Houston Health Department's Dr. David Persse said N95 masks usually cost 50 cents each. However, Turner said Wednesday he approved to pay a private company $4 per mask.
And, the city lost that bid.
“We were notified today that someone had bid more than that, and they were not going to follow-through and honor that agreement,” Turner said.
The city has placed a new bid with a different private company for $2 million with the cost per mask at $5.56.
When asked if this was considered price gouging, Turner said, "Well, let me get the masks first, and then I'll answer later."
Turner also announced the city is allocating $5 million from the Economic Stabilization Fund to pay for medical equipment and to secure a hotel deal to house first responders asked to quarantine.
Urgent need for supplies
Medical professionals and first responders are on the front lines fighting the spread of coronavirus in Houston.
Houston Fire Chief Samuel Peña said his department is taking a different approach.

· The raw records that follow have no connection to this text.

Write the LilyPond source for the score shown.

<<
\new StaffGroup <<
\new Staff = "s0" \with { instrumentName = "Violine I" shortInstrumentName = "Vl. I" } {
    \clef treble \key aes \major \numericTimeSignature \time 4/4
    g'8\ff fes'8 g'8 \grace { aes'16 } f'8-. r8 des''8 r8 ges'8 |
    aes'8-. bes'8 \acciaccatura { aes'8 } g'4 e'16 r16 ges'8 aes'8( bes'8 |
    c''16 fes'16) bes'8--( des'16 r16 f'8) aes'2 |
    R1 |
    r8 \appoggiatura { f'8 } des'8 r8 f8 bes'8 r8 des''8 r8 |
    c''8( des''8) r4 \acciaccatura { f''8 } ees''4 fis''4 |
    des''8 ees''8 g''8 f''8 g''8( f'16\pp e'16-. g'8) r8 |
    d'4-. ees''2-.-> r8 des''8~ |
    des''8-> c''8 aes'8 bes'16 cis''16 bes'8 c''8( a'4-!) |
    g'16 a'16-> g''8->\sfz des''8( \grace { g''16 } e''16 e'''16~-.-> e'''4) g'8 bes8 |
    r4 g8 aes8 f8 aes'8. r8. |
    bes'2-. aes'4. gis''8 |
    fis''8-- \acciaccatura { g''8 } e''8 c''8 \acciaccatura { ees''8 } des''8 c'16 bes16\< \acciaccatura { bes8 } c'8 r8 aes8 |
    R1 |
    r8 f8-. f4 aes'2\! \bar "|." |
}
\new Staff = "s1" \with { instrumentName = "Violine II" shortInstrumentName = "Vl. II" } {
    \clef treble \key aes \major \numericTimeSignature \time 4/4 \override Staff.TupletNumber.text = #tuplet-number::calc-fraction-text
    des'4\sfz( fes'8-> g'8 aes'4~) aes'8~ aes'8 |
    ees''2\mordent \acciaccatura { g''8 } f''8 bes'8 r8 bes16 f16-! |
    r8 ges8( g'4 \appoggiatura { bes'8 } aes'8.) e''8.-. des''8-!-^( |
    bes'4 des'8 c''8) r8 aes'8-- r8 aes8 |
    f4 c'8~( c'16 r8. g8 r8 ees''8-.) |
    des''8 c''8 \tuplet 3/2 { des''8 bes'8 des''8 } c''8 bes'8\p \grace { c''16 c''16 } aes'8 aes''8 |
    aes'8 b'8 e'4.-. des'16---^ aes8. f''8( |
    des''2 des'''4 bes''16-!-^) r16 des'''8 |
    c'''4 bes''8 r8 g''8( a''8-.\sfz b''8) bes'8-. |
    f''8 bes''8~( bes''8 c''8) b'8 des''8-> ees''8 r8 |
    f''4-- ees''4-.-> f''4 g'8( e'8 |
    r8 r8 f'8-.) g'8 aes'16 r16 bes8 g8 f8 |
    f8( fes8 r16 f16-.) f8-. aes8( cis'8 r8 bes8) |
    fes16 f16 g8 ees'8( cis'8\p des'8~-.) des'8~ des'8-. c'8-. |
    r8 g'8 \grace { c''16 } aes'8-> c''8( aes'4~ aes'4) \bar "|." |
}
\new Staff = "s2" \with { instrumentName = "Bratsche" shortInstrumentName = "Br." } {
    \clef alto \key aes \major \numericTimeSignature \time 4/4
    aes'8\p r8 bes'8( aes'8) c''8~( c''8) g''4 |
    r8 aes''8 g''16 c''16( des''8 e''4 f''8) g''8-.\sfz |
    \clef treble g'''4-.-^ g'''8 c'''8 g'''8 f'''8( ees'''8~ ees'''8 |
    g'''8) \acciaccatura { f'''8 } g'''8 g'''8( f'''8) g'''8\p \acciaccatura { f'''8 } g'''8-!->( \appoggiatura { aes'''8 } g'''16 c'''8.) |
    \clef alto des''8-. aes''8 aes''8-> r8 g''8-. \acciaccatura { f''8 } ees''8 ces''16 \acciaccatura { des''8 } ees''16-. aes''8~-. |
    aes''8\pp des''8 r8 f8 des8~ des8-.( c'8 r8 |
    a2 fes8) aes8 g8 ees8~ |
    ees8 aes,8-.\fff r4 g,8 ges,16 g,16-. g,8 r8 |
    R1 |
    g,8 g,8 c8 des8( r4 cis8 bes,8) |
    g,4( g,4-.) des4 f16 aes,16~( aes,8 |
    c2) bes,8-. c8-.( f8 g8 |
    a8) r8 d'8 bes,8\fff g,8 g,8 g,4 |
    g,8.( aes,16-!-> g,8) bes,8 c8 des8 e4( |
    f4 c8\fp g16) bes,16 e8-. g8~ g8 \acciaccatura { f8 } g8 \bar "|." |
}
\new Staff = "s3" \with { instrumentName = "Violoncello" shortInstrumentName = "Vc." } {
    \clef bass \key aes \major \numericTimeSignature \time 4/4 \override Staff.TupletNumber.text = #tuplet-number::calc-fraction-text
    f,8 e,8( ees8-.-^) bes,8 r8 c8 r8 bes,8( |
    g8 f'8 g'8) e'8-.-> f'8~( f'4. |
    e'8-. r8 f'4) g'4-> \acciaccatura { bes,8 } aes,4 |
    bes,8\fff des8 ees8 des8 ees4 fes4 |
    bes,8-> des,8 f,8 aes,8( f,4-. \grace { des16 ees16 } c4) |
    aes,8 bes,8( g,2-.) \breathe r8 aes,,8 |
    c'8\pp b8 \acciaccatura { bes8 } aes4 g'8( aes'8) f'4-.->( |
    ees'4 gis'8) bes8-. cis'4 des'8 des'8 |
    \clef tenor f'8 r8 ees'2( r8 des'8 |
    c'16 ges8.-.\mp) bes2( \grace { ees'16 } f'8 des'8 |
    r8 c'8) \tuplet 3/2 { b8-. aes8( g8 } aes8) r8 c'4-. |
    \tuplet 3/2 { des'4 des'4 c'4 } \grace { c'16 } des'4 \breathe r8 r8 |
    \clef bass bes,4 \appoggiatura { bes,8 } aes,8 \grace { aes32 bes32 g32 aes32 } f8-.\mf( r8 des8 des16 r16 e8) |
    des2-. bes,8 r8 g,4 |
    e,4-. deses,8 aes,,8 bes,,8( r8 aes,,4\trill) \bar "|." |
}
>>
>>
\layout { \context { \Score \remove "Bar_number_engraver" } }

"In order to limit the exposure to our firefighters, we're considering every person that we meet as possibly exposed," Peña said.
That means that the department is using more personal protective equipment.
Houston firefighters are using 1,000 or more masks, gowns, and gloves a day, which is expected to rise.
Houston received a shipment of medical supplies from FEMA Thursday. However, the delivery is not enough, according to George Buenik, the director of the Mayor’s Office of Public Safety and Homeland Security.
"We expect that number to rise until it reaches its zenith point, which means that we're going to have to acquire the necessary supplies to protect all of the people," Turner said.
“They sent us more gloves. That was good. We appreciate that. But, there were other items, including masks and gowns and ice packs and coolers that we specifically needed,” Buenik said.